Similarly, today’s technology allows companies to rethink the way they distribute activity, and thus work, says John Healy, Vice President and Managing Director of the Office of the Future of Work at Kelly Services. “I think in many cases, we're still just replacing the steam engine,” says Healy. He thinks many companies are simply layering gadgets and AI on top of existing processes, thinking that will dramatically shift the way the work gets done. Instead, he stresses, the talent evolution should be about asking how we can change the way we work to create value. “We need to pause and say, ‘Wait a minute, I can look at this differently.’ We have to be willing to think bigger.”
That first step is, like Henry Ford suggested, redesigning process. “If your workforce planning only accounts for your full-time employees, you’ve got a problem. You need to change that macro. Look at it in a more holistic lens,” says Healy.
- Considering the magnitude of change that effectively operating a remote program entails.
- Reevaluating processes for hiring remote talent, including the partners who help source global talent.
- Revising processes for managing remote teams.

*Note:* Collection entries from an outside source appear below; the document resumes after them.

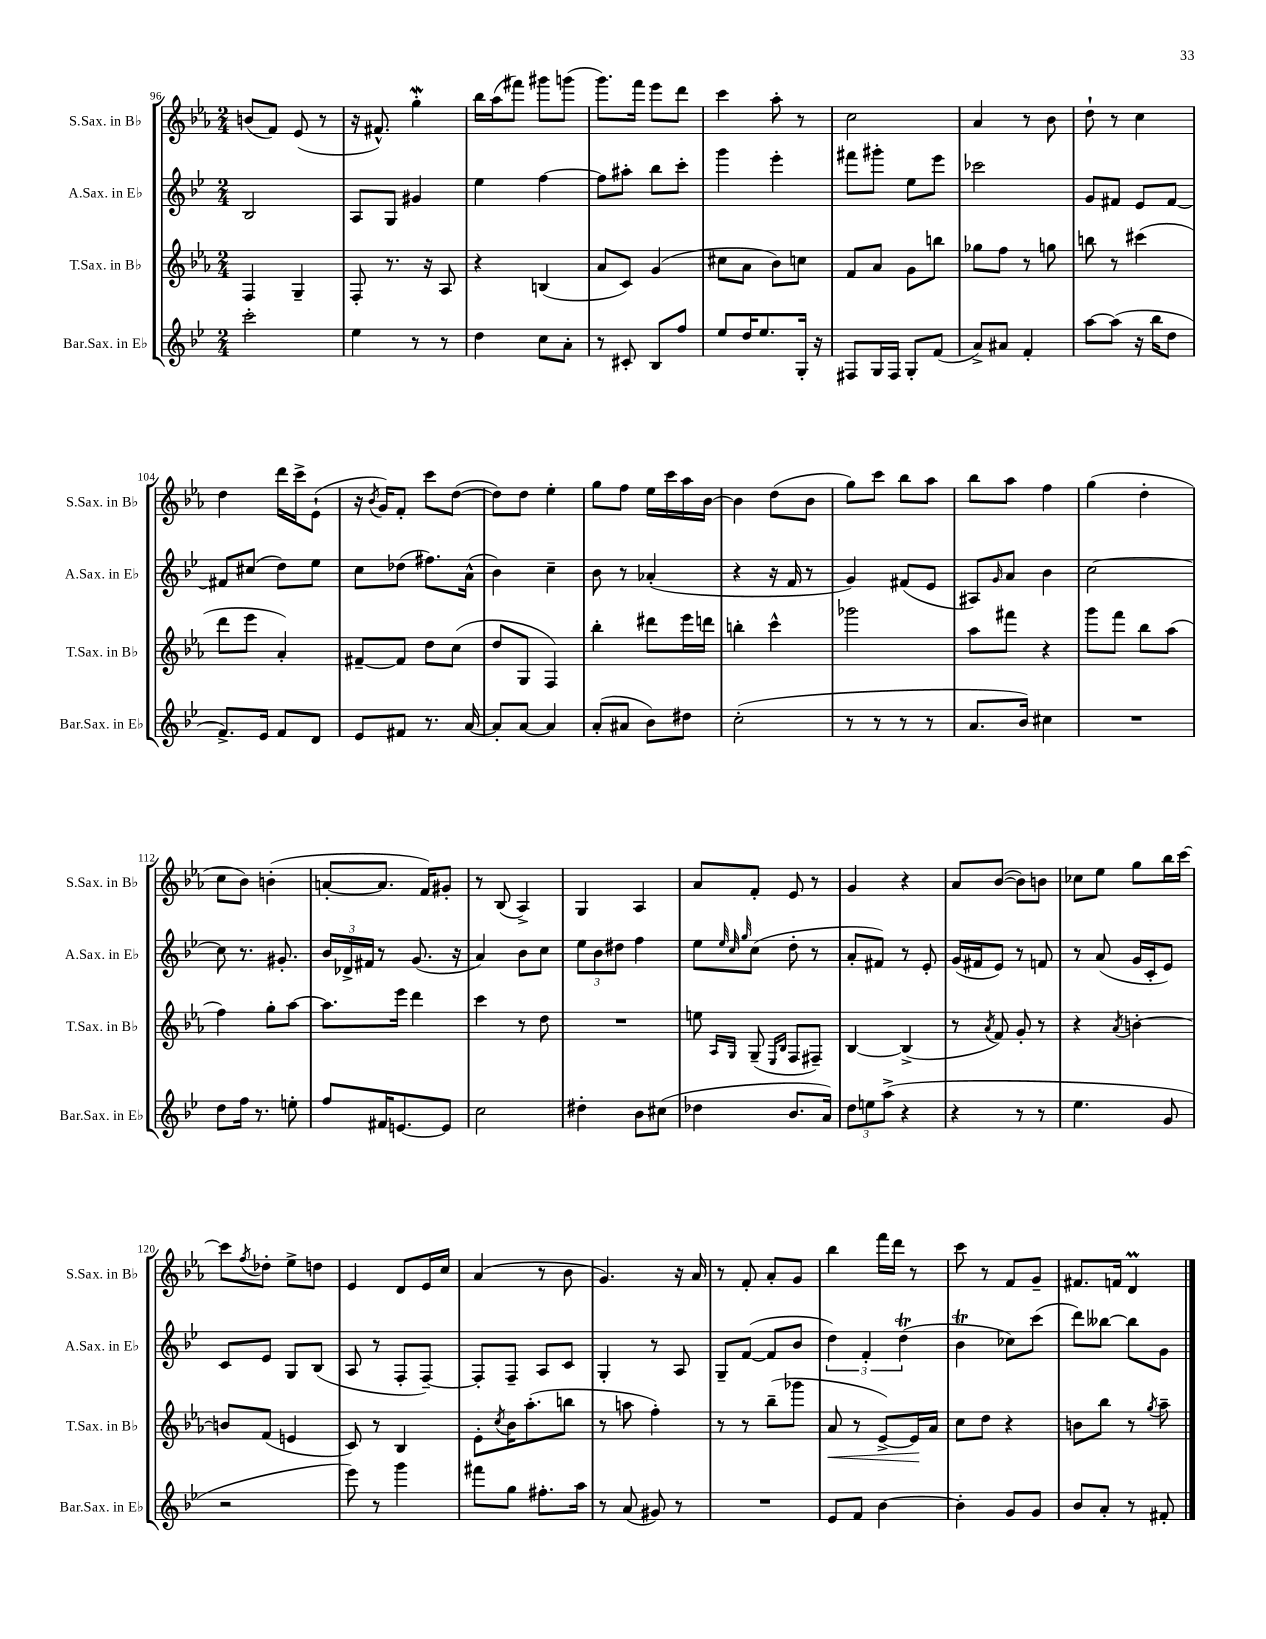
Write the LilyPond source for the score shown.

<<
\new StaffGroup <<
\new Staff = "s0" \with { instrumentName = "S.Sax. in Bb" shortInstrumentName = "S.Sax. in Bb" } {
    \clef treble \key ees \major \numericTimeSignature \time 2/4
    b'8( f'8) ees'8( r8 |
    r16 fis'8.-^) g''4-.\mordent |
    bes''16 aes''16( fis'''8) gis'''8 g'''8( |
    g'''8.) f'''16 ees'''8 d'''8 |
    c'''4 aes''8-. r8 |
    c''2 |
    aes'4 r8 bes'8 |
    d''8-! r8 c''4 |
    d''4 d'''16 c'''16-> ees'8-!( |
    r16 \acciaccatura { bes'8 } g'16) f'8-. c'''8 d''8~( |
    d''8) d''8 ees''4-. |
    g''8 f''8 ees''16 c'''16 aes''16 bes'16~ |
    bes'4 d''8( bes'8 |
    g''8) c'''8 bes''8 aes''8 |
    bes''8 aes''8 f''4 |
    g''4( d''4-. |
    c''8 bes'8) b'4-.( |
    a'8~-. a'8. f'16) gis'8-. |
    r8 bes8( aes4->) |
    g4 aes4 |
    aes'8 f'8-. ees'8 r8 |
    g'4 r4 |
    aes'8 bes'8~( bes'8) b'8 |
    ces''8 ees''8 g''8 bes''16 c'''16~ |
    c'''8 \acciaccatura { f''8 } des''8-. ees''8-> d''8 |
    ees'4 d'8 ees'16 c''16 |
    aes'4( r8 bes'8 |
    g'4.) r16 aes'16 |
    r8 f'8-. aes'8-. g'8 |
    bes''4 f'''16 d'''16 r8 |
    c'''8 r8 f'8 g'8-- |
    fis'8. f'16 d'4\prall \bar "|." |
}
\new Staff = "s1" \with { instrumentName = "A.Sax. in Eb" shortInstrumentName = "A.Sax. in Eb" } {
    \clef treble \key bes \major \numericTimeSignature \time 2/4
    bes2 |
    a8 g8 gis'4 |
    ees''4 f''4~ |
    f''8 ais''8-. bes''8 c'''8-. |
    g'''4 ees'''4-. |
    fis'''8 gis'''8-. ees''8 ees'''8 |
    ces'''2 |
    g'8 fis'8 ees'8 fis'8~ |
    fis'8 cis''8( d''8) ees''8 |
    c''8 des''8( fis''8.) a'16-^( |
    bes'4) c''4-- |
    bes'8 r8 aes'4-.( |
    r4 r16 f'16 r8 |
    g'4) fis'8( ees'8 |
    ais8) \grace { g'16 } a'8 bes'4 |
    c''2~ |
    c''8 r8. gis'8.-. |
    \tuplet 3/2 { bes'16 des'16-> fis'16 } r8 g'8.( r16 |
    a'4) bes'8 c''8 |
    \tuplet 3/2 { ees''8 bes'8 dis''8 } f''4 |
    ees''8 \grace { ees''32 c''32 g''32 } c''8( d''8-. r8 |
    a'8-. fis'8) r8 ees'8-. |
    g'16( fis'16 ees'8) r8 f'8 |
    r8 a'8( g'16 c'16-. ees'8) |
    c'8 ees'8 g8 bes8( |
    a8 r8 f8-. f8~--) |
    f8-. f8-- a8 c'8 |
    g4-. r8 a8 |
    g8-- f'8~( f'8 bes'8 |
    \tuplet 3/2 { d''4) f'4-. d''4\trill( } |
    bes'4\trill ces''8) c'''8( |
    d'''8) beses''8~ beses''8 g'8 \bar "|." |
}
\new Staff = "s2" \with { instrumentName = "T.Sax. in Bb" shortInstrumentName = "T.Sax. in Bb" } {
    \clef treble \key ees \major \numericTimeSignature \time 2/4
    f4 g4-- |
    f8-. r8. r16 aes8 |
    r4 b4( |
    aes'8 c'8) g'4( |
    cis''8 aes'8 bes'8) c''8 |
    f'8 aes'8 g'8 b''8 |
    ges''8 f''8 r8 g''8 |
    b''8 r8 cis'''4( |
    d'''8 ees'''8 aes'4-.) |
    fis'8~-- fis'8 d''8 c''8( |
    d''8 g8 f4) |
    bes''4-. dis'''8 ees'''16 d'''16 |
    b''4-. c'''4-^ |
    ges'''2 |
    aes''8 fis'''8 r4 |
    g'''8 f'''8 bes''8 aes''8( |
    f''4) g''8-. aes''8~ |
    aes''8. ees'''16 d'''4 |
    c'''4 r8 d''8 |
    R2 |
    e''8 \grace { aes16 g16 } g8--( \grace { ees16 bes16 } f8 fis8--) |
    bes4~ bes4->( |
    r8 \acciaccatura { aes'8 } f'8) g'8-. r8 |
    r4 \acciaccatura { aes'8 } b'4~-. |
    b'8 f'8( e'4 |
    c'8) r8 bes4 |
    ees'8-. \acciaccatura { c''8 } bes'16 aes''8.-.( b''8 |
    r8 a''8 f''4-.) |
    r8 r8 bes''8--( ges'''8 |
    aes'8\< r8 ees'8~->) ees'16\! aes'16 |
    c''8 d''8 r4 |
    b'8 bes''8 r8 \acciaccatura { g''8 } aes''8-- \bar "|." |
}
\new Staff = "s3" \with { instrumentName = "Bar.Sax. in Eb" shortInstrumentName = "Bar.Sax. in Eb" } {
    \clef treble \key bes \major \numericTimeSignature \time 2/4
    c'''2-. |
    ees''4 r8 r8 |
    d''4 c''8 a'8-. |
    r8 cis'8-. bes8 f''8 |
    ees''8 d''16 ees''8. g16-. r16 |
    fis8 g16 fis16 g8-. f'8( |
    a'8->) ais'8 f'4-. |
    a''8~ a''8( r16 bes''16 d''8 |
    f'8.->) ees'16 f'8 d'8 |
    ees'8 fis'8 r8. a'16~ |
    a'8-. a'8~ a'4 |
    a'8-.( ais'8 bes'8) dis''8 |
    c''2-.( |
    r8 r8 r8 r8 |
    a'8. bes'16) cis''4 |
    R2 |
    d''8 f''16 r8. e''8-. |
    f''8 fis'16 e'8.~ e'8 |
    c''2 |
    dis''4-. bes'8 cis''8( |
    des''4 bes'8. a'16) |
    \tuplet 3/2 { d''8 e''8 a''8->( } r4 |
    r4 r8 r8 |
    ees''4. g'8 |
    r2 |
    ees'''8) r8 g'''4 |
    fis'''8 g''8 fis''8.-. a''16 |
    r8 a'8( gis'8) r8 |
    R2 |
    ees'8 f'8 bes'4~ |
    bes'4-. g'8 g'8 |
    bes'8 a'8-. r8 fis'8-. \bar "|." |
}
>>
>>
\layout { \context { \Score currentBarNumber = #96 } }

Change involves risk. But so does maintaining the status quo. Ultimately, the company-talent equation is being rebalanced, and we have yet to see where it lands. The danger for companies that are hesitant to fully embrace remote talent—either full-time or freelance—comes when the supply of skilled workers dips below demand. It’s already happened, and now the talent get to define how they want to work.
Many countries are already mandating remote work options for employees, though they’re not always exercised. According to The International Workplace Group’s 2019 Workplace Study:
- Norway’s Working Environment Act offers the right to flexible working hours.
- Australia’s Fair Work Act enables negotiating working conditions that suit both employer and employee.
- The United Kingdom allows all employees who have worked for the same employer for at least 26 weeks to apply for flexible working.
- Italy protects the equality of remote workers, as long as they’re doing the same work.
- Belgium’s Workable and Flexible Work Act regulates remote work.
“My prediction is that the future is, increasingly, distributed teams,” says Francis. It will be an exercise in learning, however. “Companies that resist remote programs will have a tougher time hiring that highest-quality talent they’re looking for,” he says. “The ship has already started to sail. Companies that don’t offer remote work options are basically excluding themselves from an increasingly large number of people that prefer to work that way. I think candidates are going to evaluate employers on that, even if they're in the same town. If a company isn’t flexible, that's going to indicate to a candidate that this might not be the kind of company that he or she even wants to go work for in the first place.”
These companies also risk losing existing talent that’s looking for more flexibility. “It's not just the youth movement driving this change,” notes Healy. “It's also that 50- to 70-year-old who's saying, ‘I'm going to go do what's right for me and my family right now.’ All of those norms are changing.”
Despite its challenges, remote work has enormous implications for the future. “I don't ever hear people talking about their incumbent supply chain with this level of passion,” says Francis. “But when you talk to people who are architecting this new freelancer platform or a new remote work platform, people are crazy passionate about it. They turn into evangelists.”
Both large organizations and skilled talent will continue to drive the remote workforce. As the nature of work continues to evolve, companies will continue to redefine what excellent collaboration and innovation looks like. Ultimately, accessing the global talent pool remotely will shepherd global companies towards massive opportunities for digital transformation.